The theme for our BCA this new year of 2023 will be, “The Benefits of Following the Shin Buddhist Path.” Whether we have been a lifelong Buddhist, or if we are relatively new to Shin Buddhism, there are tremendous benefits to our everyday life that we often don’t talk about enough. We need to share the “why” of Shin Buddhism as well as the “what” of Shin Buddhism.
I would like to discuss this topic in a series of articles this year for the Wheel of Dharma. This month, I would like to discuss the benefit of living “from inside out,” instead of “from outside in.”
Normally, we live our life from “outside in,” meaning that we live our lives pursuing material things external to us, to find what we think will be our “inner happiness.” We think a new car, a bigger home, a higher salary or position, or the perfect spouse, will lead to our inner happiness.
However, even if we are to achieve some of those things, we find that we are not any happier internally. In fact, we might find ourselves even more miserable than when we didn’t have such things. We buy a home, but now we have to maintain it and do the home repairs.
The Shin Buddhist way of life is from the inside out, meaning that one lives fulfilling your deepest aspiration and your sincere wish of life. Every day is meaningful, fulfilling, gratifying, living a life from within. For example, a schoolteacher that lives from outside in lives for the paycheck, for the retirement pension after 30 years of teaching. The teacher that lives from inside out works to fulfill their deepest wish, to teach children, to nurture children, to connect with children.
The Shin Buddhist way of life is a life of self-introspection and self-reflection. From one’s self-introspection, one sees the world around them. It is living from “inside out.”

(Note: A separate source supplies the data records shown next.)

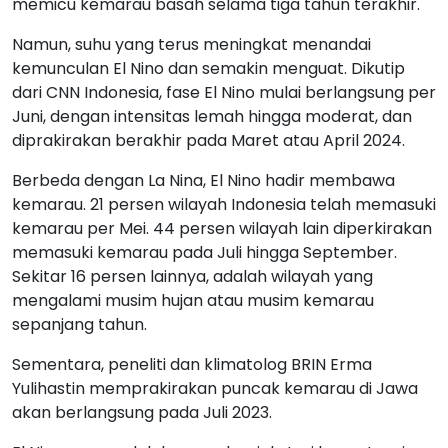
memicu kemarau basah selama tiga tahun terakhir.
Namun, suhu yang terus meningkat menandai
kemunculan El Nino dan semakin menguat. Dikutip
dari CNN Indonesia, fase El Nino mulai berlangsung per
Juni, dengan intensitas lemah hingga moderat, dan
diprakirakan berakhir pada Maret atau April 2024.
Berbeda dengan La Nina, El Nino hadir membawa
kemarau. 21 persen wilayah Indonesia telah memasuki
kemarau per Mei. 44 persen wilayah lain diperkirakan
memasuki kemarau pada Juli hingga September.
Sekitar 16 persen lainnya, adalah wilayah yang
mengalami musim hujan atau musim kemarau
sepanjang tahun.
Sementara, peneliti dan klimatolog BRIN Erma
Yulihastin memprakirakan puncak kemarau di Jawa
akan berlangsung pada Juli 2023.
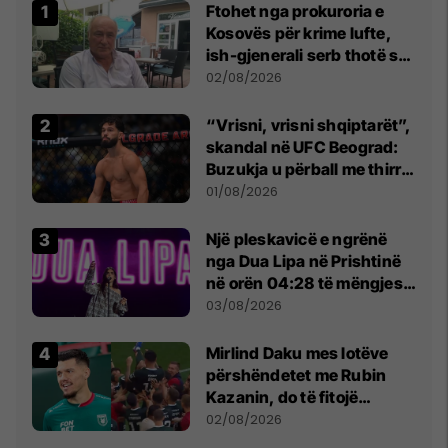
Ftohet nga prokuroria e
Kosovës për krime lufte,
ish-gjenerali serb thotë se
dikush e tradhtoi në
02/08/2026
Beograd
“Vrisni, vrisni shqiptarët”,
skandal në UFC Beograd:
Buzukja u përball me thirrje
anti-shqiptare nga
01/08/2026
tribunat
Një pleskavicë e ngrënë
nga Dua Lipa në Prishtinë
në orën 04:28 të mëngjesit
- dhe bota digjitale serbe
03/08/2026
shpall gjendjen e luftës
Mirlind Daku mes lotëve
përshëndetet me Rubin
Kazanin, do të fitojë
miliona te Spartak Moska
02/08/2026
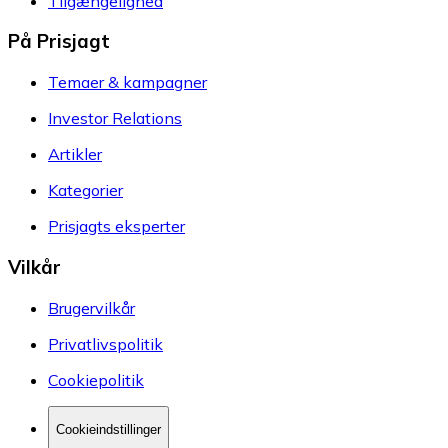
Tilgængelighed
På Prisjagt
Temaer & kampagner
Investor Relations
Artikler
Kategorier
Prisjagts eksperter
Vilkår
Brugervilkår
Privatlivspolitik
Cookiepolitik
Cookieindstillinger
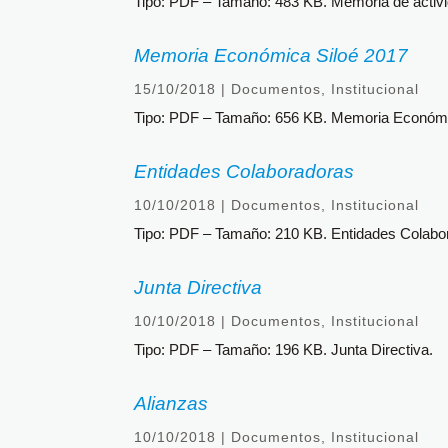
Tipo: PDF – Tamaño: 483 KB. Memoria de activi
Memoria Económica Siloé 2017
15/10/2018
|
Documentos
,
Institucional
Tipo: PDF – Tamaño: 656 KB. Memoria Económi
Entidades Colaboradoras
10/10/2018
|
Documentos
,
Institucional
Tipo: PDF – Tamaño: 210 KB. Entidades Colabo
Junta Directiva
10/10/2018
|
Documentos
,
Institucional
Tipo: PDF – Tamaño: 196 KB. Junta Directiva.
Alianzas
10/10/2018
|
Documentos
,
Institucional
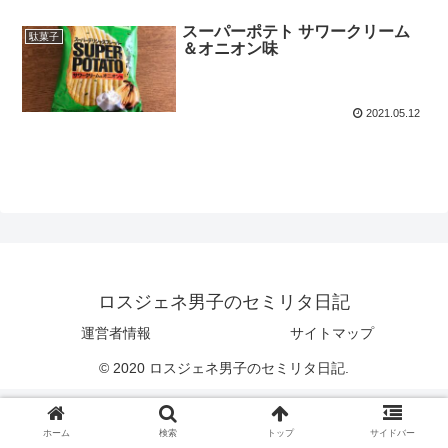
スーパーポテト サワークリーム
駄菓子
＆オニオン味
2021.05.12
ロスジェネ男子のセミリタ日記
運営者情報
サイトマップ
© 2020 ロスジェネ男子のセミリタ日記.
ホーム
検索
トップ
サイドバー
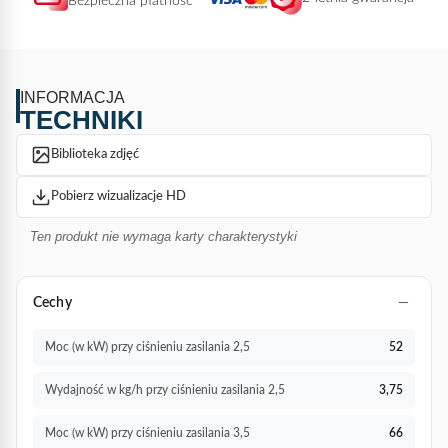
Bezpieczna płatność
używany w wielu różnych dziedzinach: logistyka, pakowanie,
budownictwo, żeglarstwo, aeronautyka do zastosowań
takich jak obkurczanie, paletyzacja, owijanie, spalanie
Zabezpieczanie, opalanie i zimowanie.
INFORMACJA
TECHNIKI
Biblioteka zdjęć
Pobierz wizualizacje HD
Ten produkt nie wymaga karty charakterystyki
Cechy
Moc (w kW) przy ciśnieniu zasilania 2,5
52
Wydajność w kg/h przy ciśnieniu zasilania 2,5
3,75
Moc (w kW) przy ciśnieniu zasilania 3,5
66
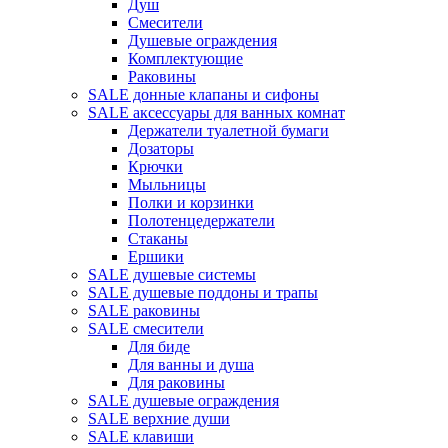
Душ
Смесители
Душевые ограждения
Комплектующие
Раковины
SALE донные клапаны и сифоны
SALE аксессуары для ванных комнат
Держатели туалетной бумаги
Дозаторы
Крючки
Мыльницы
Полки и корзинки
Полотенцедержатели
Стаканы
Ершики
SALE душевые системы
SALE душевые поддоны и трапы
SALE раковины
SALE смесители
Для биде
Для ванны и душа
Для раковины
SALE душевые ограждения
SALE верхние души
SALE клавиши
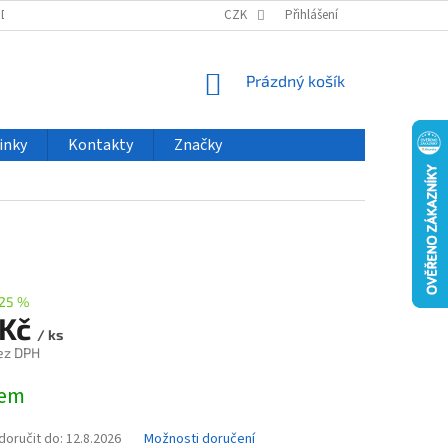
ODU
NOVINKY
VELKOOBCHOD
CZK
ČASTO KLADENÉ DOTAZY
Přihlášení
NÁKUPNÍ
Prázdný košík
KOŠÍK
inky
Kontakty
Značky
25 %
 Kč
/ ks
ez DPH
dem
oručit do:
12.8.2026
Možnosti doručení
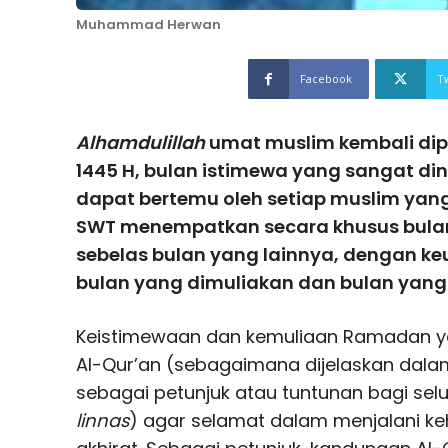
Muhammad Herwan
Facebook
T
Alhamdulillah
umat muslim kembali di
1445 H, bulan istimewa yang sangat din
dapat bertemu oleh setiap muslim yan
SWT menempatkan secara khusus bula
sebelas bulan yang lainnya, dengan 
bulan yang dimuliakan dan bulan yang
Keistimewaan dan kemuliaan Ramadan y
Al-Qur’an (sebagaimana dijelaskan dalam
sebagai petunjuk atau tuntunan bagi sel
linnas
) agar selamat dalam menjalani ke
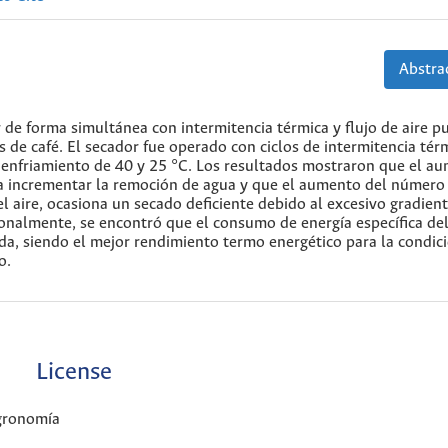
Abstrac
 de forma simultánea con intermitencia térmica y flujo de aire p
os de café. El secador fue operado con ciclos de intermitencia tér
 enfriamiento de 40 y 25 °C. Los resultados mostraron que el a
e a incrementar la remoción de agua y que el aumento del número
del aire, ocasiona un secado deficiente debido al excesivo gradien
nalmente, se encontró que el consumo de energía específica de
a, siendo el mejor rendimiento termo energético para la condici
o.
License
Agronomía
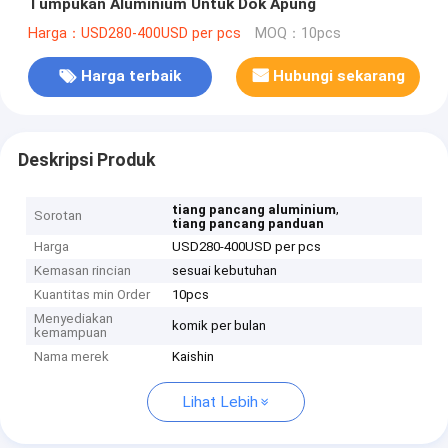
Tumpukan Aluminium Untuk Dok Apung
Harga：USD280-400USD per pcs
MOQ：10pcs
Harga terbaik
Hubungi sekarang
Deskripsi Produk
,
tiang pancang aluminium
Sorotan
tiang pancang panduan
Harga
USD280-400USD per pcs
Kemasan rincian
sesuai kebutuhan
Kuantitas min Order
10pcs
Menyediakan
komik per bulan
kemampuan
Nama merek
Kaishin
Lihat Lebih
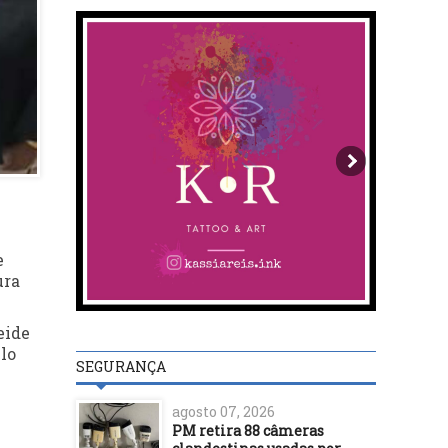
e
ura
eide
lo
SEGURANÇA
agosto 07, 2026
PM retira 88 câmeras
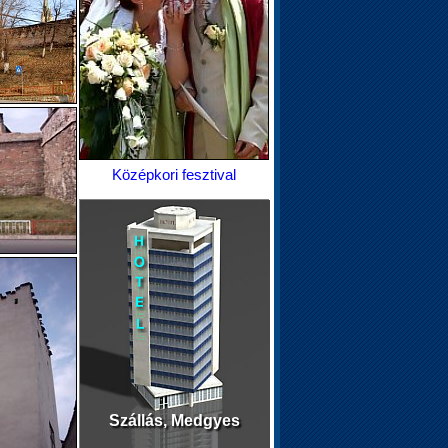
Középkori fesztival
Szállás, Medgyes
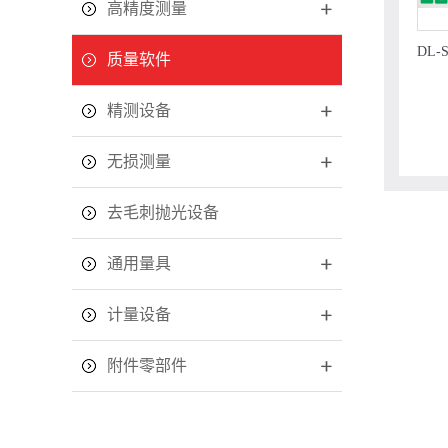
高精度测量
DL-
质量软件
精测设备
无损测量
去毛刺抛光设备
通用量具
计量设备
附件零部件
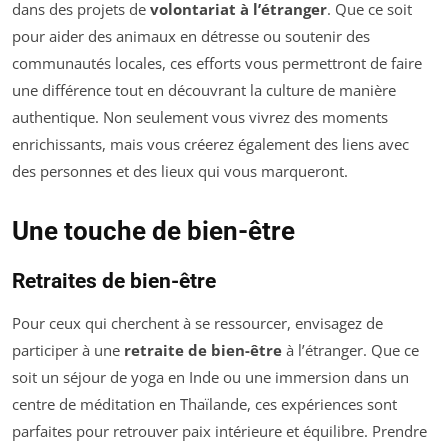
dans des projets de
volontariat à l’étranger
. Que ce soit
pour aider des animaux en détresse ou soutenir des
communautés locales, ces efforts vous permettront de faire
une différence tout en découvrant la culture de manière
authentique. Non seulement vous vivrez des moments
enrichissants, mais vous créerez également des liens avec
des personnes et des lieux qui vous marqueront.
Une touche de bien-être
Retraites de bien-être
Pour ceux qui cherchent à se ressourcer, envisagez de
participer à une
retraite de bien-être
à l’étranger. Que ce
soit un séjour de yoga en Inde ou une immersion dans un
centre de méditation en Thaïlande, ces expériences sont
parfaites pour retrouver paix intérieure et équilibre. Prendre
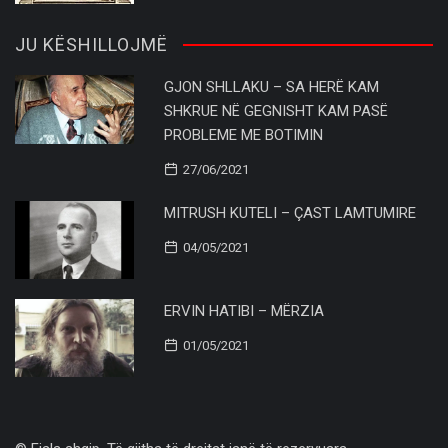
JU KËSHILLOJMË
GJON SHLLAKU – SA HERË KAM
SHKRUE NË GEGNISHT KAM PASË
PROBLEME ME BOTIMIN
27/06/2021
MITRUSH KUTELI – ÇAST LAMTUMIRE
04/05/2021
ERVIN HATIBI – MËRZIA
01/05/2021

Shinran Shonin lived a life of deep self-introspection. In his writings, he says that his heart and mind is like “snakes and scorpions,” full of cunning and malice. Such self-introspection leads to his life of humbleness and humility. There is tremendous strength and power in the life of a humble person. Like the willow tree that is able to bend in a strong wind, as opposed to a tall and stiff oak tree, a truly humble person is able to live a dynamic, even powerful life. They influence and affect others by their quiet humility. That is one of the many benefits of the Shin Buddhist life, of following the Shin Buddhist path.